- Passage shown

--- START ---

But she then went on to describe the physical changes they made in the towns... widening of streets and adding bike lanes, installation of sidewalks gutters, stop signs, trees and street lights... things we all take for granted, but which had not been been present there. Local health challenges were very much a concern, and Lynda told us how they went about working on them. A free fully-staffed health clinic open to all their employees and family members, serving over 8,000 people. Free preventive and holistic care, a model for the delivery of rural health care.
But these cosmetic changes and even the health care centers go only so far, so Lynda then told us about her top priority today -- to invest in the next generation of Central Valley residents, and to try and make a difference in education. "The local educational system is not preparing these kids for a successful future. Nearly 40 percent of them drop out of school before their senior year in high school. So we have created many initiatives... college scholarships for the children of every one of our employees, who only need to achieve a minimal grade average to attend a two- or four-year college. We've awarded almost 700 college scholarships to date. Pre-school is so important, and we have begun a unique full-time pre-school program to help children grow physically, intellectually, emotionally and socially."

--- END ---

- Excerpted data
--- START ---

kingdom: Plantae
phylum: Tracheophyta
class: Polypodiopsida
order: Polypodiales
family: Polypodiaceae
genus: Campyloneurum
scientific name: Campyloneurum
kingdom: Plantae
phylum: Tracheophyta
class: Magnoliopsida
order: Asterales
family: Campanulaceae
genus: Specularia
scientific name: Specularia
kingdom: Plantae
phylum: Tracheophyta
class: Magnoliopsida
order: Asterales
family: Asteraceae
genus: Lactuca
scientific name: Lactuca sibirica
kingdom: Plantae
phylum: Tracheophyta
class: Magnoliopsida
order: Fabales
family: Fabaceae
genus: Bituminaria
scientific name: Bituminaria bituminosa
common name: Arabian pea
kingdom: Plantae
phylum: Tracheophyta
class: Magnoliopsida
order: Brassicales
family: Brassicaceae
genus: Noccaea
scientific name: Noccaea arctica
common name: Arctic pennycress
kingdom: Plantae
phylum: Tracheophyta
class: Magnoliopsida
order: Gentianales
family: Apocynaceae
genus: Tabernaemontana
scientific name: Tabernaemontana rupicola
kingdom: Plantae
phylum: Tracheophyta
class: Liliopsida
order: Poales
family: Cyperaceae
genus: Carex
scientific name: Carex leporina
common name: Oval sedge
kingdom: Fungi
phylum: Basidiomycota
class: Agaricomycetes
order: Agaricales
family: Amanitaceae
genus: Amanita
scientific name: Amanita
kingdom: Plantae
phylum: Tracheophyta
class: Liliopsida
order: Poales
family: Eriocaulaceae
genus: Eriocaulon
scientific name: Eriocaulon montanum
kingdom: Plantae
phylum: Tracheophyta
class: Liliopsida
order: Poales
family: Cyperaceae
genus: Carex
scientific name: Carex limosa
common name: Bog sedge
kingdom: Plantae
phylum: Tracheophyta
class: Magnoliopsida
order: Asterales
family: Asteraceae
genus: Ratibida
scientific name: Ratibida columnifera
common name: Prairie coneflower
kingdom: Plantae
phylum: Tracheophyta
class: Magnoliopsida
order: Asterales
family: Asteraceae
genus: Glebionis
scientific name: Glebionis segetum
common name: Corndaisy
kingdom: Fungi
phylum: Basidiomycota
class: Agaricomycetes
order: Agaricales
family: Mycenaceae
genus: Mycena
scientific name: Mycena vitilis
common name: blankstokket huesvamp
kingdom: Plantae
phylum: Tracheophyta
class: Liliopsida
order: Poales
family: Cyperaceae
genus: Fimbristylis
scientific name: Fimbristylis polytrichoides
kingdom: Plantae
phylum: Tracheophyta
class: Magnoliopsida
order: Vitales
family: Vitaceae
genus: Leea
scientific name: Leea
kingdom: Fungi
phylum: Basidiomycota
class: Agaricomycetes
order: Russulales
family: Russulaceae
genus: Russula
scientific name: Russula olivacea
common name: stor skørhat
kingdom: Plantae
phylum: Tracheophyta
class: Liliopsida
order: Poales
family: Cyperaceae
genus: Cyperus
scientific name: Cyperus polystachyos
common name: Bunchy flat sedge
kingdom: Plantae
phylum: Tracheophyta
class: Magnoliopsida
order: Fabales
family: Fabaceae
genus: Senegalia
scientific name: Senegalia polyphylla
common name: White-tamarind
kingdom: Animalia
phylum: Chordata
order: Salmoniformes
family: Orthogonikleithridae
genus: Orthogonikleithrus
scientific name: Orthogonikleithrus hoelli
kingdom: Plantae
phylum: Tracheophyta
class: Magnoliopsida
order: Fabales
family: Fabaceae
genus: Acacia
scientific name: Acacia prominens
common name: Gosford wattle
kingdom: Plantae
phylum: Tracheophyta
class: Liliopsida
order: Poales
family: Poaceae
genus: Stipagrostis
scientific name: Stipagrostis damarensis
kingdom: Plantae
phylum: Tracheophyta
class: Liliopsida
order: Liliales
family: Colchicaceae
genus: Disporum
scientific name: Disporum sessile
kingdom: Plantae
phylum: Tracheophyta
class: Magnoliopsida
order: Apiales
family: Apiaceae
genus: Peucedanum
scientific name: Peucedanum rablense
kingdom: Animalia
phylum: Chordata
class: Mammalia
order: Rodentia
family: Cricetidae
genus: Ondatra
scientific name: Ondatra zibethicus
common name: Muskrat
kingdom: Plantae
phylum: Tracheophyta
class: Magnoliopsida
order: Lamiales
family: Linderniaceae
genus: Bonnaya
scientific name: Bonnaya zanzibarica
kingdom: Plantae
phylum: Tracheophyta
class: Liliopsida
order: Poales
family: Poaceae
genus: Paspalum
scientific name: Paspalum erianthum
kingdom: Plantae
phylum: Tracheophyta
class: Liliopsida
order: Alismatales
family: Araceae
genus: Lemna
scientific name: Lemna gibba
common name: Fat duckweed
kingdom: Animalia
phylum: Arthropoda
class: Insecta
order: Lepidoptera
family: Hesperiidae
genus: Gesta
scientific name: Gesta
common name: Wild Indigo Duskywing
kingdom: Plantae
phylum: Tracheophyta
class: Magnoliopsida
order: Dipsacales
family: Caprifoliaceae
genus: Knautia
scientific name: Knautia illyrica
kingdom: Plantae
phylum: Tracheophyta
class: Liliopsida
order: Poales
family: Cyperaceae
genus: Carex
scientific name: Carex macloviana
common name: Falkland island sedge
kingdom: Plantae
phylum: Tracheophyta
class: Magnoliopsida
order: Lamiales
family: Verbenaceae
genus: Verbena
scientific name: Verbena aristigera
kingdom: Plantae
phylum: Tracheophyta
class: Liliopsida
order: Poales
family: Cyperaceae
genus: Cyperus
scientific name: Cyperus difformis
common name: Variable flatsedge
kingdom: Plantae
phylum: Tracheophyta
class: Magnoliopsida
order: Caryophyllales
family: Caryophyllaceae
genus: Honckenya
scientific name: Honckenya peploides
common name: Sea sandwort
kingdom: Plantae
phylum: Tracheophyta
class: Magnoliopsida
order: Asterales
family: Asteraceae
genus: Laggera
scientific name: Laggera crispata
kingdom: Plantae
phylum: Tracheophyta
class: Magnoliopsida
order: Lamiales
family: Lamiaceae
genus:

--- END ---

- Task instructions
Decide whether each statement agrees with the passage about Lynda's work in the Central Valley, answering yes or no and quoting the words of the passage that decide it. 1. The health clinic serves more than 8,000 people. 2. Employees' children must earn a high grade average to receive a college scholarship. 3. Nearly 40 percent of local students drop out before their senior year of high school. The listing has no role in this exercise.

- Exercise answer
1. Yes: "serving over 8,000 people."
2. No: "who only need to achieve a minimal grade average to attend a two- or four-year college."
3. Yes: "Nearly 40 percent of them drop out of school before their senior year in high school."